Pytorch suddenyl stops recognising GPU

Hi,

I am using PyTorch through Anaconda Environment and something weird happens. While working or if I leave the machine for some time and come back, PyTorch stops recognizing the GPU. And the only way it starts recognizing the GPU is after rebooting the machine.

Why does this happen?

You mean torch.cuda.device_count() returns 0? Can you confirm nvidia-smi still works correctly when that happens? And can you also check what is the value for CUDA_VISIBLE_DEVICES env var?

Hi,

Yeah. torch.cuda.device_count() returns 0 and torch.cuda.current_device() returns the following:

THCudaCheck FAIL file=/opt/conda/conda-bld/pytorch_1591914886554/work/aten/src/THC/THCGeneral.cpp line=47 error=999 : unknown error
Traceback (most recent call last):
  File "<stdin>", line 1, in <module>
  File "/home/user/anaconda3/envs/work/lib/python3.8/site-packages/torch/cuda/__init__.py", line 330, in current_device
    _lazy_init()
  File "/home/user/anaconda3/envs/work/lib/python3.8/site-packages/torch/cuda/__init__.py", line 153, in _lazy_init
    torch._C._cuda_init()
RuntimeError: cuda runtime error (999) : unknown error at /opt/conda/conda-bld/pytorch_1591914886554/work/aten/src/THC/THCGeneral.cpp:47

nvidia-smi works. For CUDA_VISIBLE_DEVICES, I get nothing.

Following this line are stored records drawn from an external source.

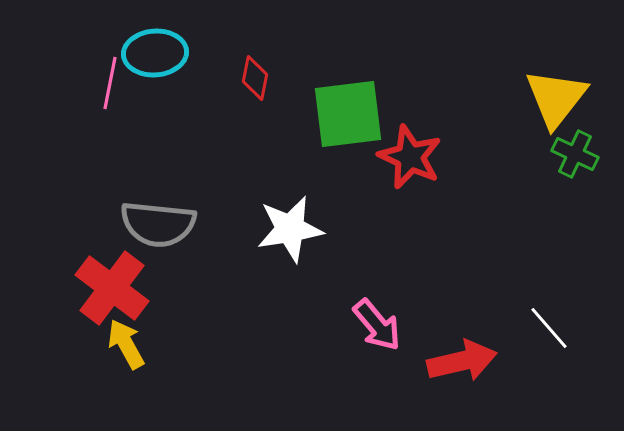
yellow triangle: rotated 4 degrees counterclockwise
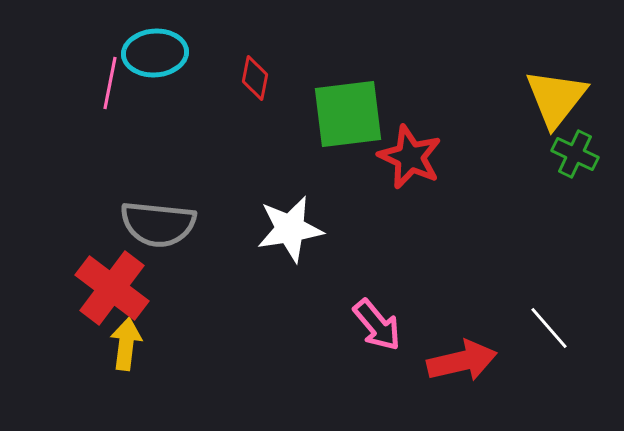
yellow arrow: rotated 36 degrees clockwise
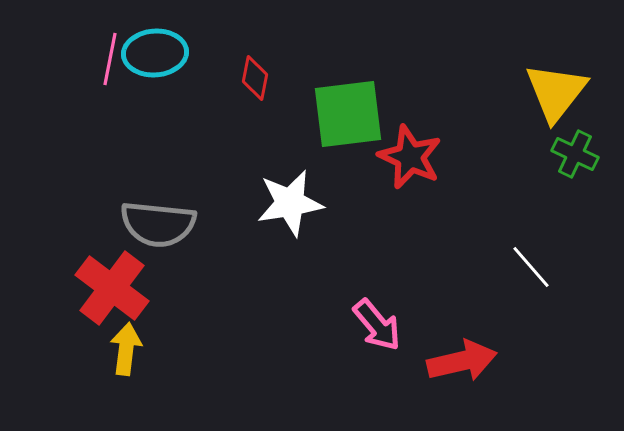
pink line: moved 24 px up
yellow triangle: moved 6 px up
white star: moved 26 px up
white line: moved 18 px left, 61 px up
yellow arrow: moved 5 px down
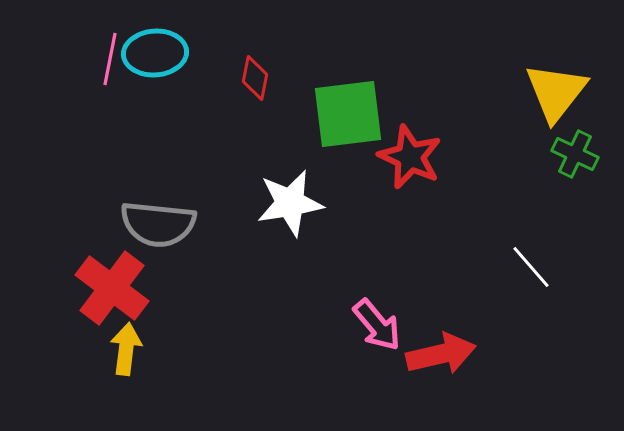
red arrow: moved 21 px left, 7 px up
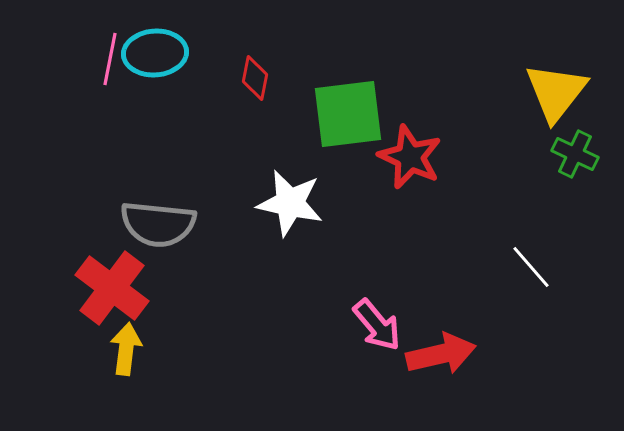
white star: rotated 22 degrees clockwise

This happens to me sometimes and to fix without rebooting I reload gpu using

$ sudo rmmod nvidia_uvm
$ sudo modprobe nvidia_uvm

No idea why it happens though

2 Likes

This works. How did you find out this solution? It’s so weird right. Suddenly it stops working. I think there’s some internal functioning of pytorch that changes something

Hmmm…since it worked on rebooting my laptop, I guessed it should work by just reloading the gpu. So, searched online on how to reboot nvidia gpu.

Thanks for the solution. This has been bothering me for quite some time now. I’m sure they’ll fix this in later versions.

Are any other CUDA applications running fine, i.e. are you able to run some CUDA examples etc.?
I’m not sure, if this is a PyTorch-related issue or rather a CUDA/NVIDIA driver issue.

1 Like

I didn’t check that unfortunately. I can try checking with Keras if that lobrary is unable to recognize the GPU.

I’ll also try running CUDA examples from within the environment and outside it.

Hello Flock!

Just to share my experience (with an old version of pytorch and an
old gpu):

I see something similar to this. If I launch a fresh python session
and run a pytorch script that uses cuda, then if I don’t use cuda
(or maybe just the python session) for a short-ish amount of time,
future use of cuda in that python session fails.

But I don’t have to reboot my machine or “reload the gpu” to get
it working again; I only have to exit and restart python.

I haven’t found any fix for it – I just live with it, restarting python as
necessary.

Here’s a post of mine with some related observations:

Best.

K. Frank

Can you please share the versions of PyTorch and CUDA you are using (and perhaps a GPU type)?
Also, are there any messages printed to the kernel log (can be checked by running dmesg) when this happens?

Hey Frank,

Thank you for sharing your experience.

I see something similar to this. If I launch a fresh python session
and run a pytorch script that uses cuda, then if I don’t use cuda
(or maybe just the python session) for a short-ish amount of time,
future use of cuda in that python session fails.

This is what happens but unfortunately for me, I have either have to restart the machine or reload the GPU. Just restarting python didn’t help. I even tried reloading the conda environment. It’s as if a switch went off and I have to physically switch it on again.

I use PyTorch through conda environment.
PyTorch: 1.5.1
Cuda tool kit: 10.1.243

On my machine, I have CUDA 11 for RTX 2070 Super GPU

Does working from an anaconda environment affect this? Because the environment won’t use the CUDA innstalled on the machine but the one dowanloded by anaconda itself.

As you said, the cudatoolkit from the conda binaries will be used and your local CUDA11 installation will thus not be used.
What do you mean by “affect this”?

I was referring to pytorch suddenly stops recognising thr GPU by ‘affect this’. So what I wanted to ask if is how to check which CUDA is causing the problem. The one that was installed with anaconda (cudatoolkit) or the one that’s locally installed (Cuda 11).

Thanks for the explanation. As said, the cudatoolkit (shipped via the binaries) will be used.
However, I doubt that CUDA is responsible for this behavior and would first look into potential hardware, driver, PSU issues.
You could check dmesg for any XID errors.